Fiscalité du travail VS fiscalité de la pollution : des mots aux maux
Le Premier Ministre a déclaré le 20 septembre dernier que le gouvernement avait fait le choix dans le projet de loi de Finances de baisser l'impôt sur le travail pour augmenter l'impôt sur la pollution, autrement dit sur les carburants. Les hausses prévues dans le projet de loi de Finances s’élèvent à 1,9 milliard d’euros.
Cette approche correspond à l'approche dominante selon laquelle un double dividende serait possible en réduisant le coût du travail, ce qui est censé favoriser la création d'emplois, et en taxant les comportements polluants pour faire baisser la pollution. Elle pose plusieurs questions et appelle plusieurs remarques.
La première porte sur la pérennité des recettes publiques. Si la fiscalité pesant sur la pollution parvient à faire réduire cette dernière, il faut alors s'attendre à une baisse des recettes publiques. La fiscalité dite « sur le travail » est durable, l’assiette de la fiscalité sur la pollution (donc son rendement) est « bio dégradable », du moins si elle est efficace...
La seconde porte sur l'efficacité d'une telle opération. Si d'aventure elle ne s'avérait pas efficace, elle n'aura alors finalement consisté qu'à remplacer certains prélèvements par d'autres. Or leurs structures respectives étant différentes, ces prélèvements ne produisent pas les mêmes effets et modifient la répartition de la charge fiscale. Les prélèvements dits sur la pollution constituent en effet des prélèvements sur la consommation qui ne tiennent aucunement compte de la situation des contribuables consommateurs. Or, ceux-ci les paient avec leur revenu, autrement dit leur revenu du travail ou de remplacement (pensions de retraite)... Comme en matière de TVA, les prélèvements sur la consommation sont dégressifs et injustes et, par conséquent, mal acceptés. Une telle opération reviendra à accroître tout à la fois l'injustice fiscale et le rejet de l'impôt. Un «double dividende » bien malheureux très éloigné de l’objectif recherché...
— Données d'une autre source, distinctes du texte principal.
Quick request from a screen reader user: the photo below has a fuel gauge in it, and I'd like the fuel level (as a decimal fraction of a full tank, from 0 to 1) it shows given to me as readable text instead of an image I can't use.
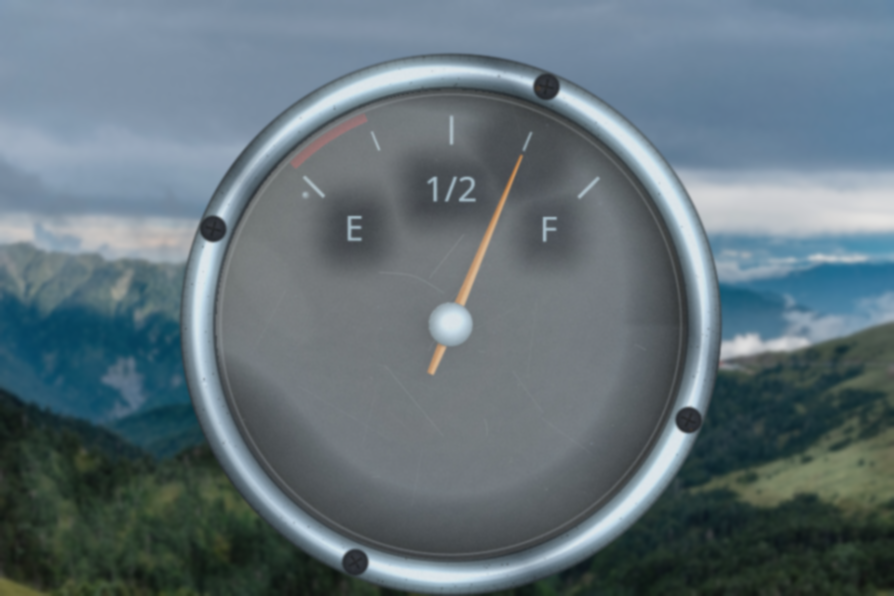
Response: 0.75
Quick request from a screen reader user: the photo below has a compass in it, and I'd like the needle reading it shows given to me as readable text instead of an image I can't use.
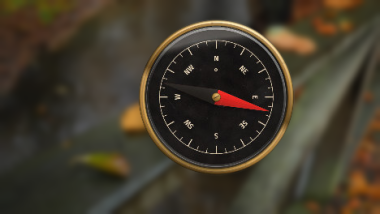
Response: 105 °
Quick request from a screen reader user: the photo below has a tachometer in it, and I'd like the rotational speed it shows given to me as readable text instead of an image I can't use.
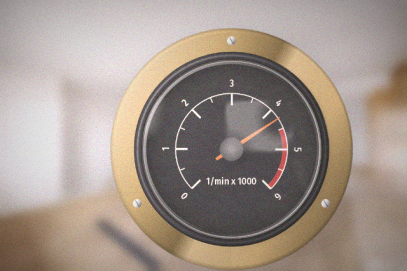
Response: 4250 rpm
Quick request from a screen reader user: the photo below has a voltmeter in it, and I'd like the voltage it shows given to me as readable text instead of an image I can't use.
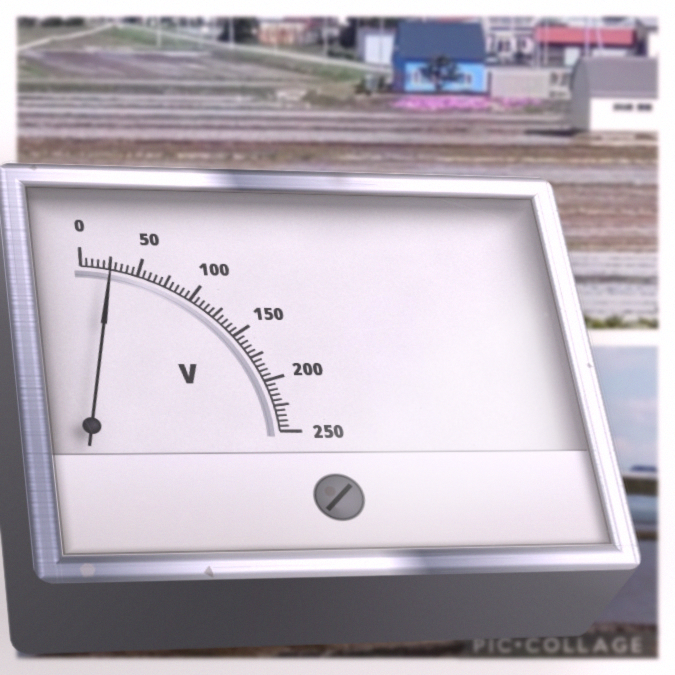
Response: 25 V
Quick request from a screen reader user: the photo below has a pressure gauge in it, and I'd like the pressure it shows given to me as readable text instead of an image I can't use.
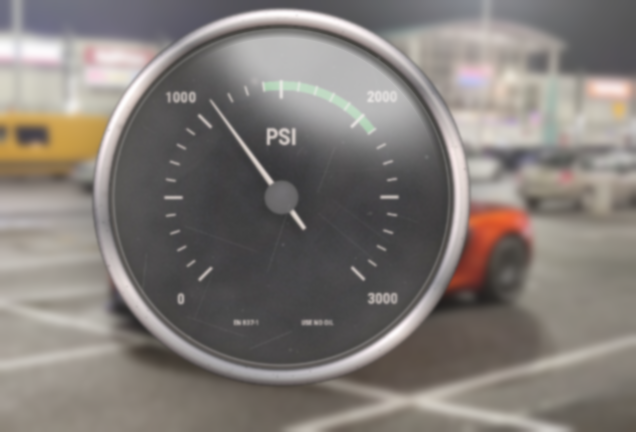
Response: 1100 psi
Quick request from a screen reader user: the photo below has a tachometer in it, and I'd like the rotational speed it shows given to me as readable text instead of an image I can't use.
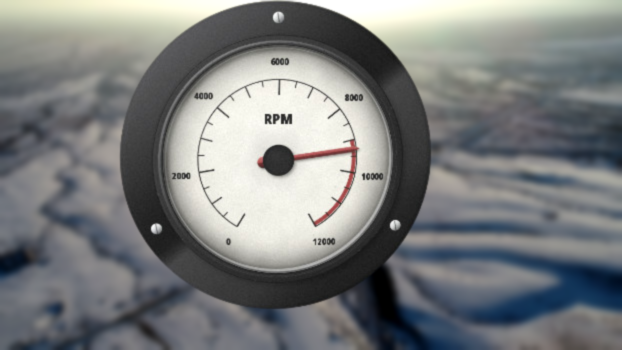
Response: 9250 rpm
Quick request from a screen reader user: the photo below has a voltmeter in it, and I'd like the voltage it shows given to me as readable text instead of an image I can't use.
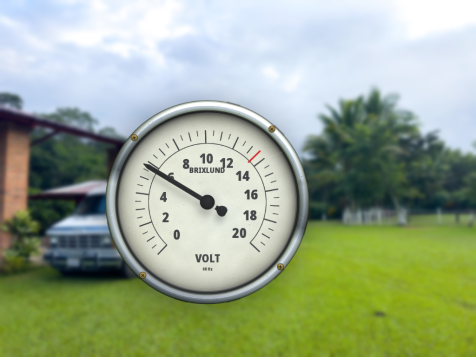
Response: 5.75 V
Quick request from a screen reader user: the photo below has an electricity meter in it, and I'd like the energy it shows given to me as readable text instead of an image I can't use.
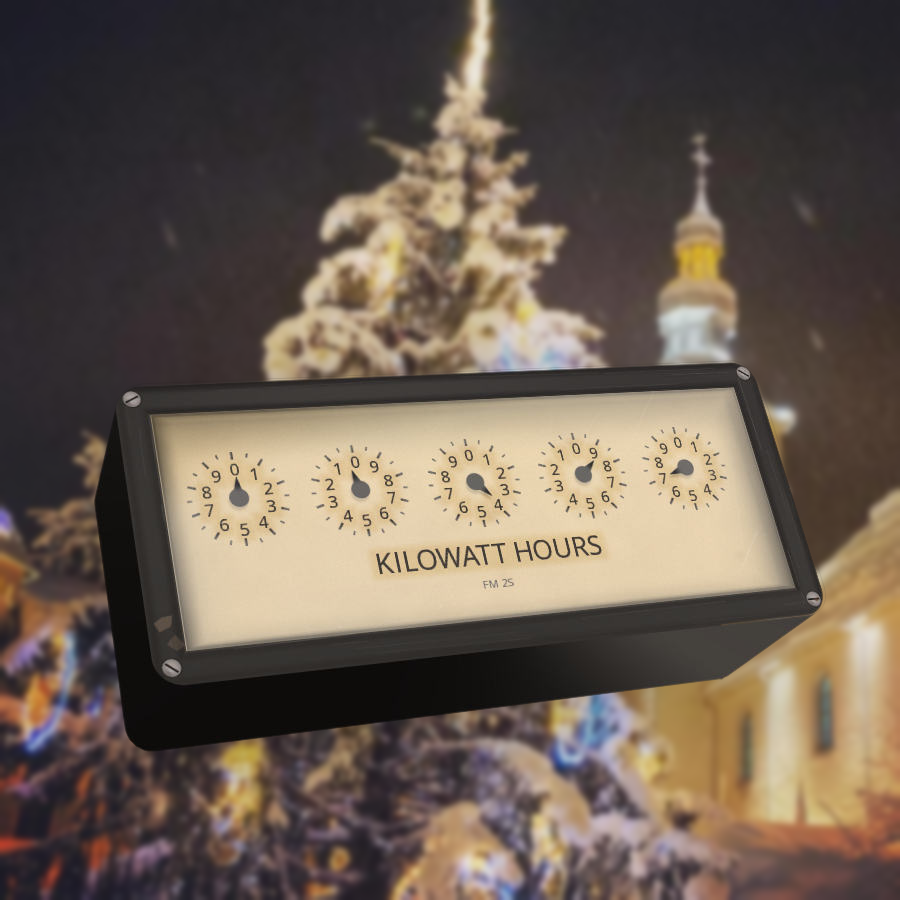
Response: 387 kWh
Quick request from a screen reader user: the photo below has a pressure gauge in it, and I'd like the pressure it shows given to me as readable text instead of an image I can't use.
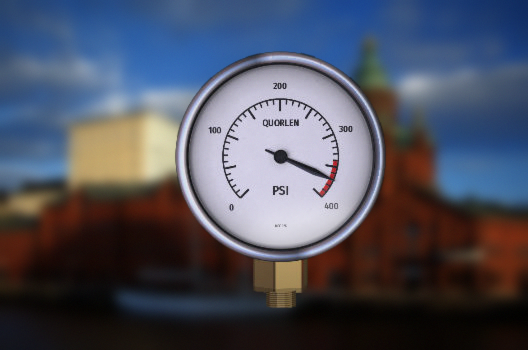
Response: 370 psi
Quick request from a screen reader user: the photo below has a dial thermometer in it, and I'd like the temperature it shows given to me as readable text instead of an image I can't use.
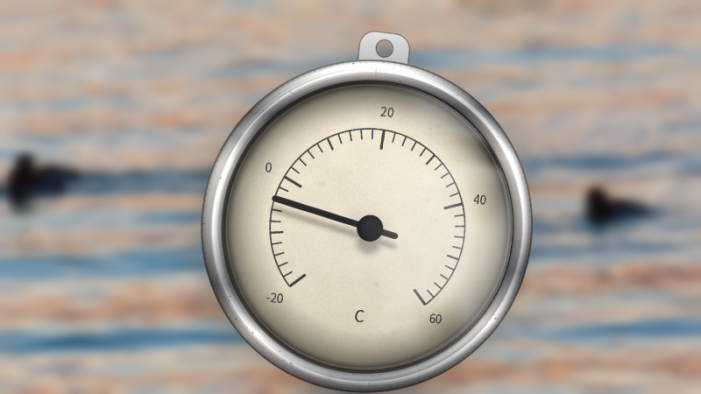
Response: -4 °C
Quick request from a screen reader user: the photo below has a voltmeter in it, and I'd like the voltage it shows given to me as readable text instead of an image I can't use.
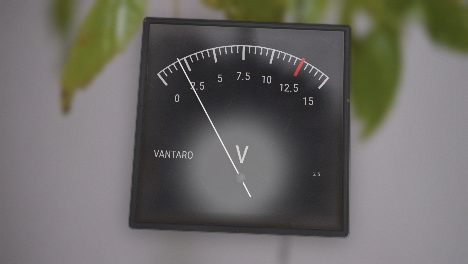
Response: 2 V
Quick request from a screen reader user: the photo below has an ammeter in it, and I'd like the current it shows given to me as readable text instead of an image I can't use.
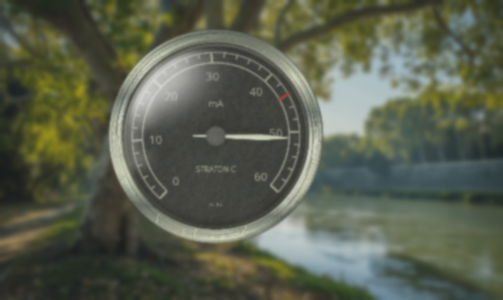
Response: 51 mA
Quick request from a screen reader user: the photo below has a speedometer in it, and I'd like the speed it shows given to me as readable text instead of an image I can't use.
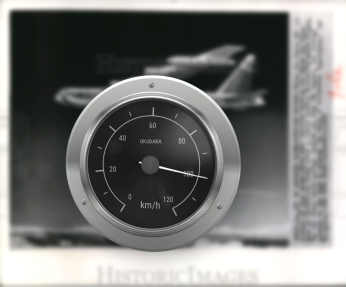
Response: 100 km/h
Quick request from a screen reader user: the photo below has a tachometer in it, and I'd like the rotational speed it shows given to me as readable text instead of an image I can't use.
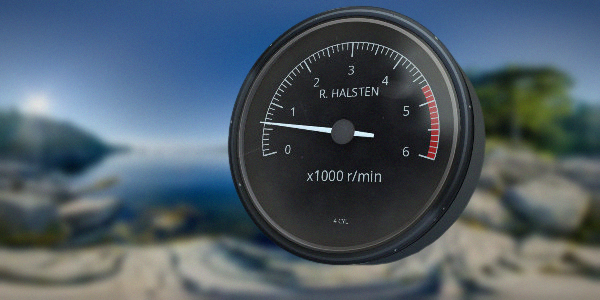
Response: 600 rpm
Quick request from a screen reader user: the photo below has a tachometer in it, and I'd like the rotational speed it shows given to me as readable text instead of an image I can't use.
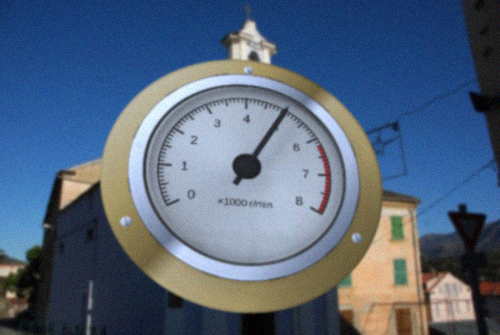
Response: 5000 rpm
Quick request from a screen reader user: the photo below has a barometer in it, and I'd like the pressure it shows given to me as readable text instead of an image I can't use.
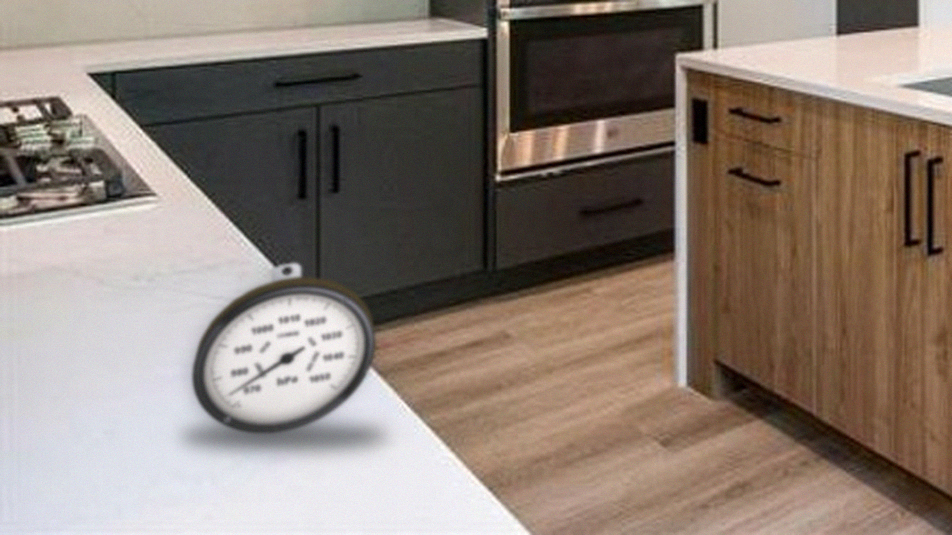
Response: 974 hPa
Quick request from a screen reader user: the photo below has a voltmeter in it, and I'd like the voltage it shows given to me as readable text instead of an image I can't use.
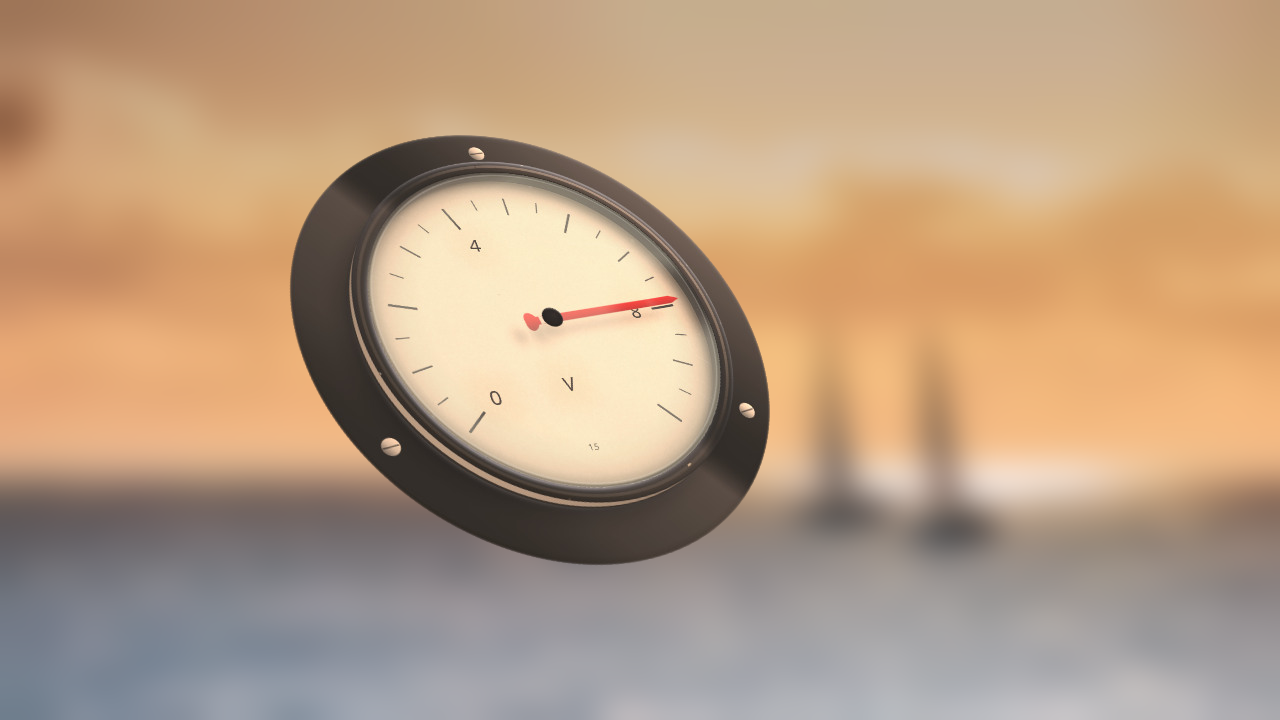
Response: 8 V
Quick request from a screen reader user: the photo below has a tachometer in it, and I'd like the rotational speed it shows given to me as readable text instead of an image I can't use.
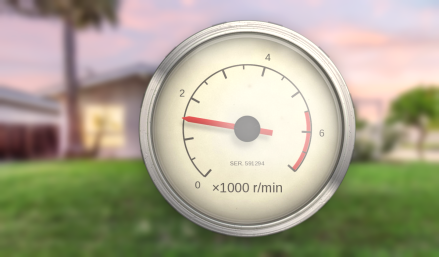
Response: 1500 rpm
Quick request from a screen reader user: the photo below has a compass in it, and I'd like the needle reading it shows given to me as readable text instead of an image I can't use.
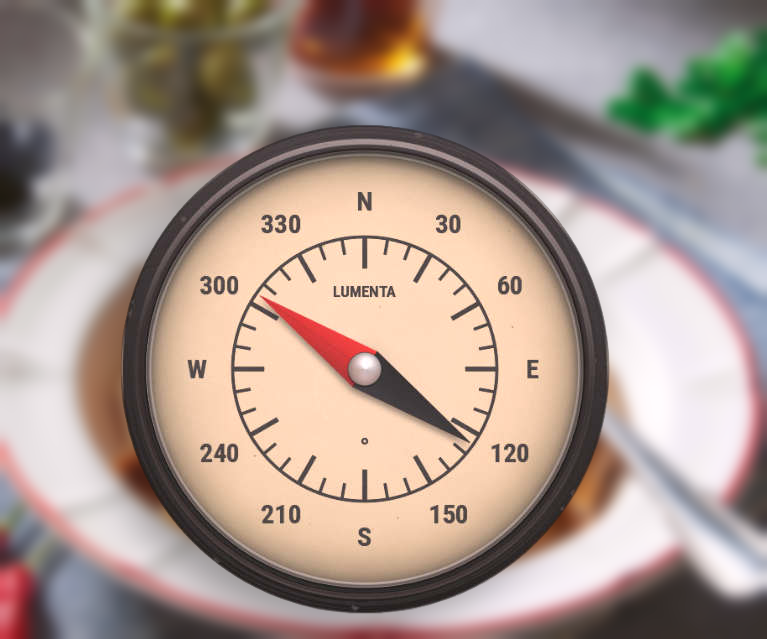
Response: 305 °
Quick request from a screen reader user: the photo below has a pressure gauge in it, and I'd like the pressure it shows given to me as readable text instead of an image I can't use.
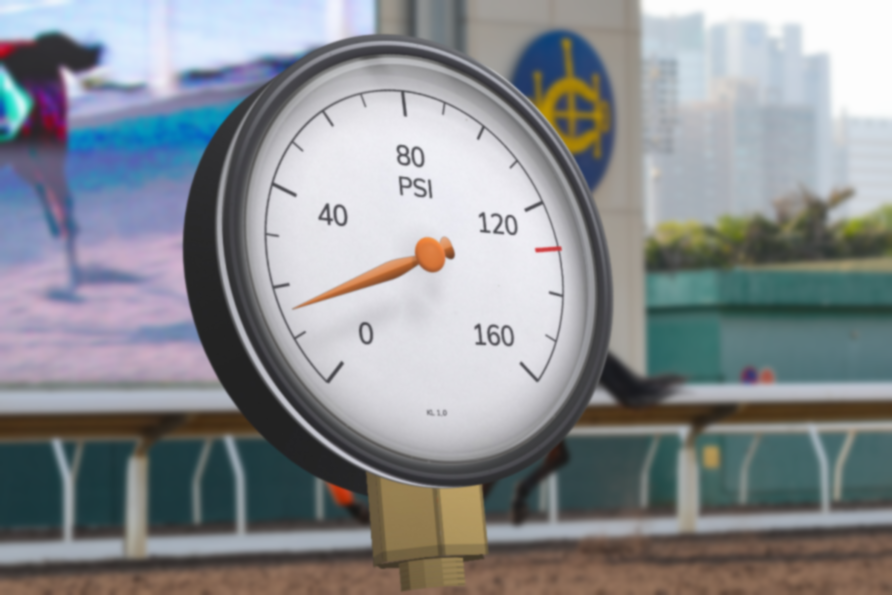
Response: 15 psi
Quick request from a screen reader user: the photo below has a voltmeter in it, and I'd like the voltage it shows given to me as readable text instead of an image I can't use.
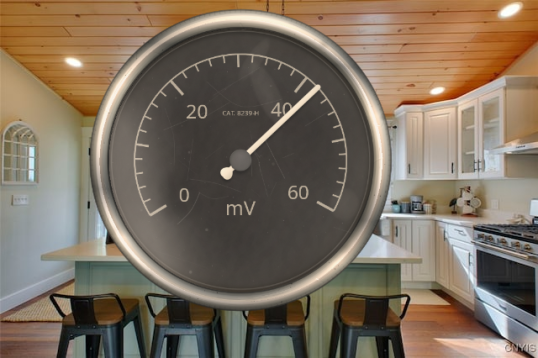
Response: 42 mV
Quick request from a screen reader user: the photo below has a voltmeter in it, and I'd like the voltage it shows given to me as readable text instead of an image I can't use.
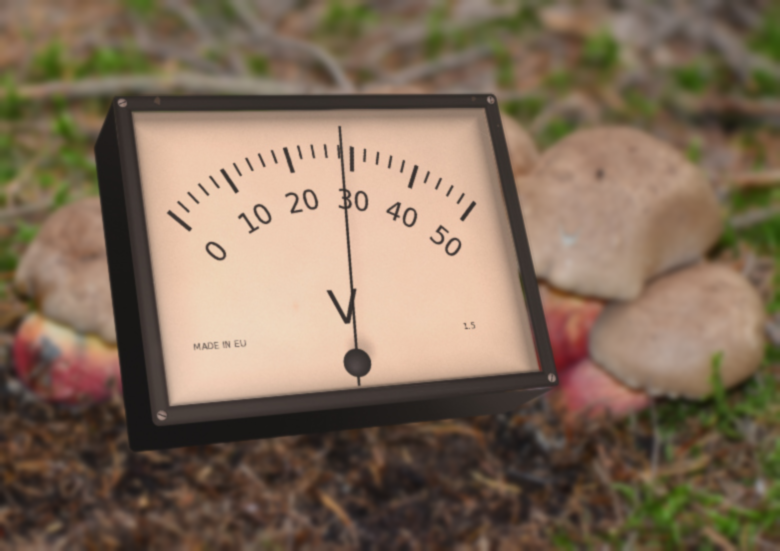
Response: 28 V
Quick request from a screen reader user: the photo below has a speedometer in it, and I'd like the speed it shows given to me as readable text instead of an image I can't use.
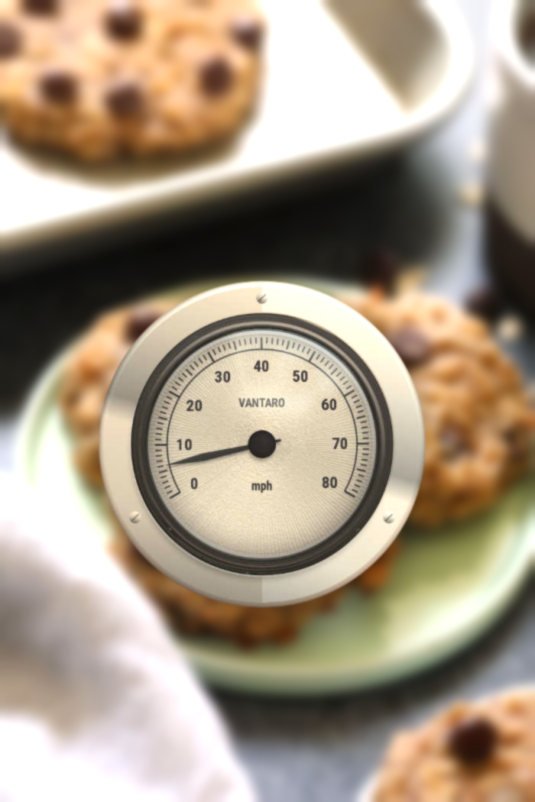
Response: 6 mph
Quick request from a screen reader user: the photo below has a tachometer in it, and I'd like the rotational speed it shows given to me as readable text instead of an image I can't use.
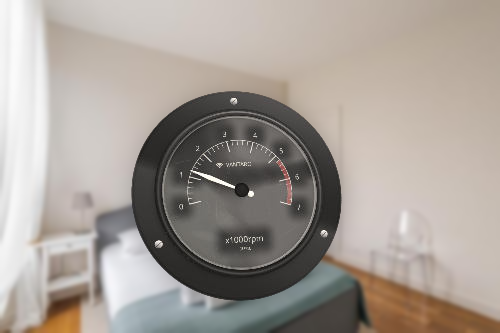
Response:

En troisième lieu, et en parallèle dès le début du quinquennat, le gouvernement a aussi et surtout baissé la fiscalité sur le capital et sur les revenus qu'il procure avec la baisse de l'impôt sur les sociétés, la suppression de l'impôt de solidarité sur la fortune et la mise en œuvre du prélèvement forfaitaire unique. Des mesures qui ne concernent nullement le prétendu soutien aux revenus du travail...
Une continuité mortifère
La stratégie fiscale gouvernementale est claire : sa priorité est et demeure de s'engager pleinement dans la concurrence fiscale et sociale, de réaliser des économies sur la politique sociale et les services publics, d'accroître de facto les moyens financiers des plus aisés et de favoriser « la finance ». Le tout, en faisant le pari dangereux qu'un jour peut-être cela produira des effets en ruisselant ici et là. Mais lesquels ? Certains effets se font déjà sentir, là-aussi très éloignés de ceux officiellement poursuivis : les services publics sont exsangues, les inégalités s'accroissent, la protection sociale est fragilisée, la situation environnementale est alarmante et la crise démocratique ne faiblit pas.